Zitronengrastee

z.B. Zitronengrastee aus Nepal

zitronengras 100g Packung
Herkunftsland: Nepal
Produzent: Kanchanjunga Tea Cooperative
Importeur: El Puente

167 Bauern beliefern die Teefabrik, davon leben etwa Zweidrittel im eigentlichen zusammenhängenden Garten, die übrigen in der Umgebung. Nach mehreren Jahren des Verzichts auf Pestizide werden die Pflanzungen nun auf biologischen Anbau umgestellt, der Tee ist extrem rückstandsarm bzw. unbelastet. Neben dem kultivierten Tee werden auch Kräutertees aus Wildsammlung vermarktet.

Der Teeanbau dient als Zubrot zum Anbau von Mais, dem Hauptlebensmittel, und übriger kleiner Landwirtschaft. Die Frauen arbeiten überwiegend als Pflückerinnen, die Männer in der Bewirtschaftung und Verarbeitung. Außerhalb der Saison verdingen sie sich auch als Träger zwischen Indien und Nepal. Teebauern und die Fabrikarbeiter gehören denselben Familien an und sind in einer gemeinsamen Gewerkschaft organisiert.

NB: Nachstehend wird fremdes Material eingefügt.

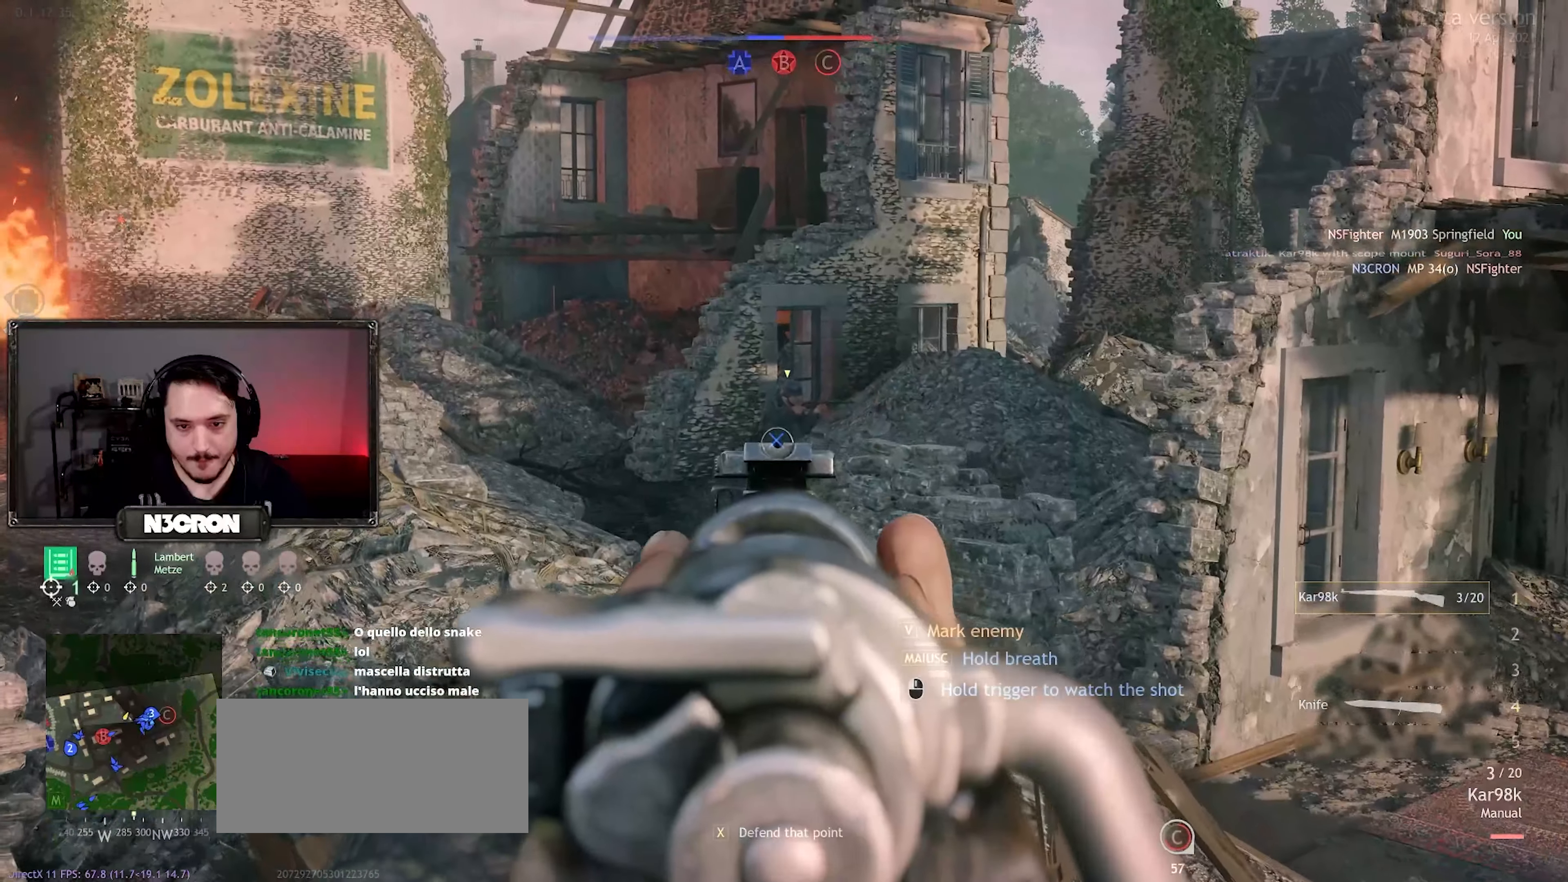
{"keys": ["a", "shift", "w"], "mouse": [], "events": [[100, "mouse_right", "up"], [234, "shift", "down"]]}
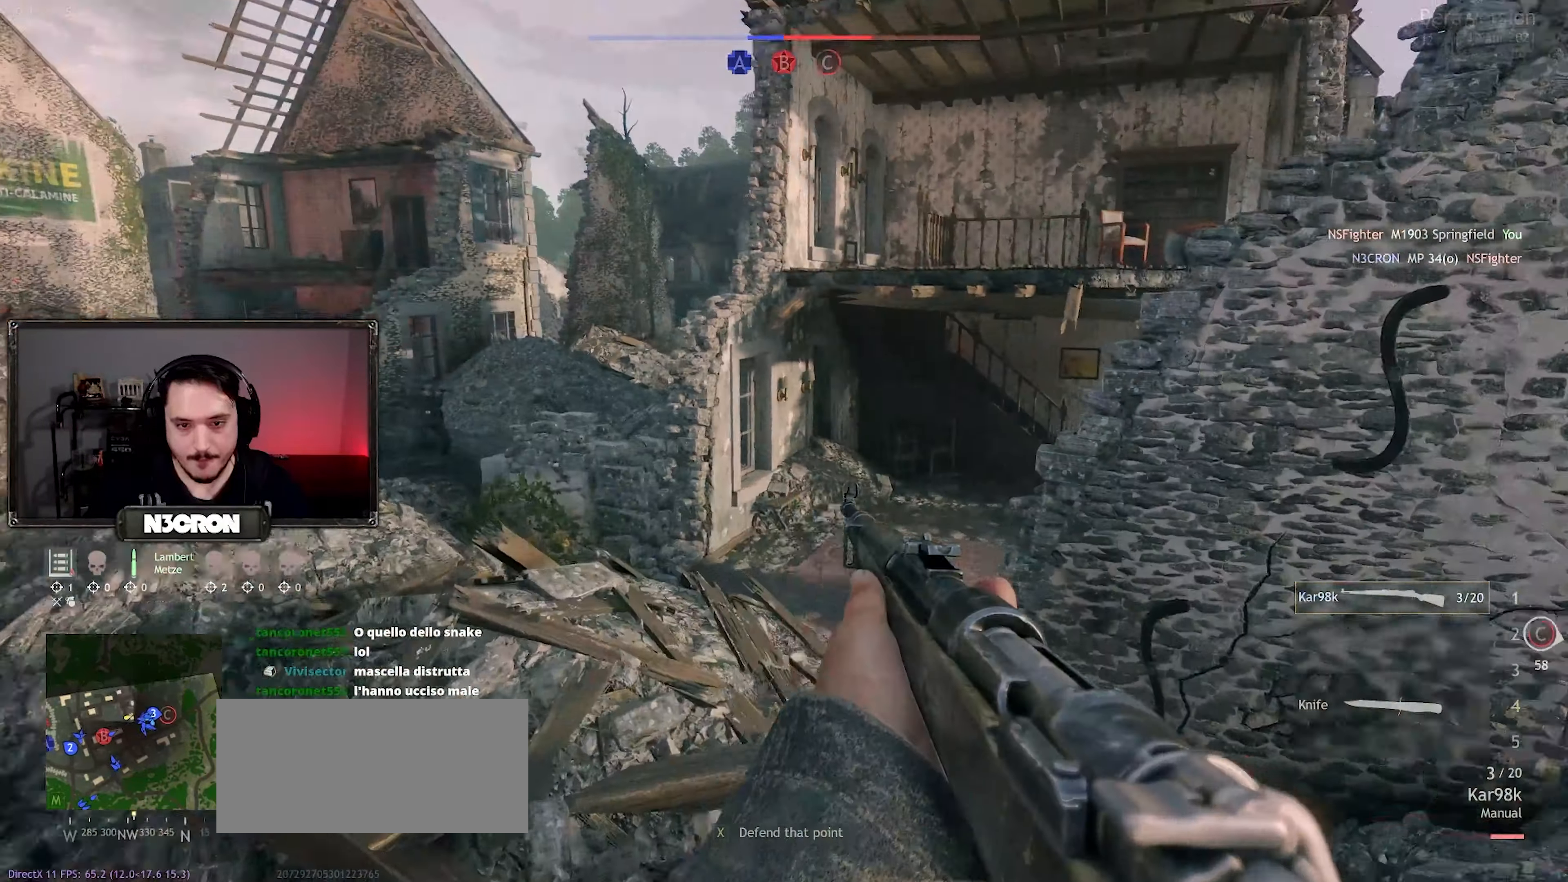
{"keys": ["a", "shift", "w"], "mouse": [], "events": []}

Die Gesamtproduktion der Teefabrik, in der 16 Arbeiter beschäftigt sind, beträgt 25 Tonnen im Jahr. Die Qualität ist dabei wegen der Nähe und Lage durchaus mit Darjeeling vergleichbar. Nur die Spitzentees wie Timila (TGFOP) und Palpasa (GFOP), insgesamt etwa vier bis fünf Tonnen, gehen in den Export. Der Rest wird in Nepal verkauft, was sich gut trifft, denn die Exportqualität trinken die Nepali nicht gerne und umgekehrt. Der Export selbst läuft über Nepal Natural Tea, ein kleines Unternehmen, das speziell diesen Kooperativentee vermarktet.

Die allgemeine Arbeitszeit in der Fabrik ist von 10-17 Uhr, Kinder unter 16 Jahren dürfen nicht arbeiten. Die Kooperative stellt den Familien kostenlos eine Wohnung und sorgt für die medizinische Betreuung. Auch die werkseigene Schule ist bis zur achten Klasse frei, der Schulbesuch laut Gewerkschaftsbeschluß bis zum 14. Lebensjahr Pflicht. Urlaub, zwei Kranktage pro Monat, die angespart werden können, Mutterschutz etc. sind weitere gute Rahmenbedingungen. Außerdem erhält jede Arbeiterin und jeder Arbeiter pro Monat 500 g Tee.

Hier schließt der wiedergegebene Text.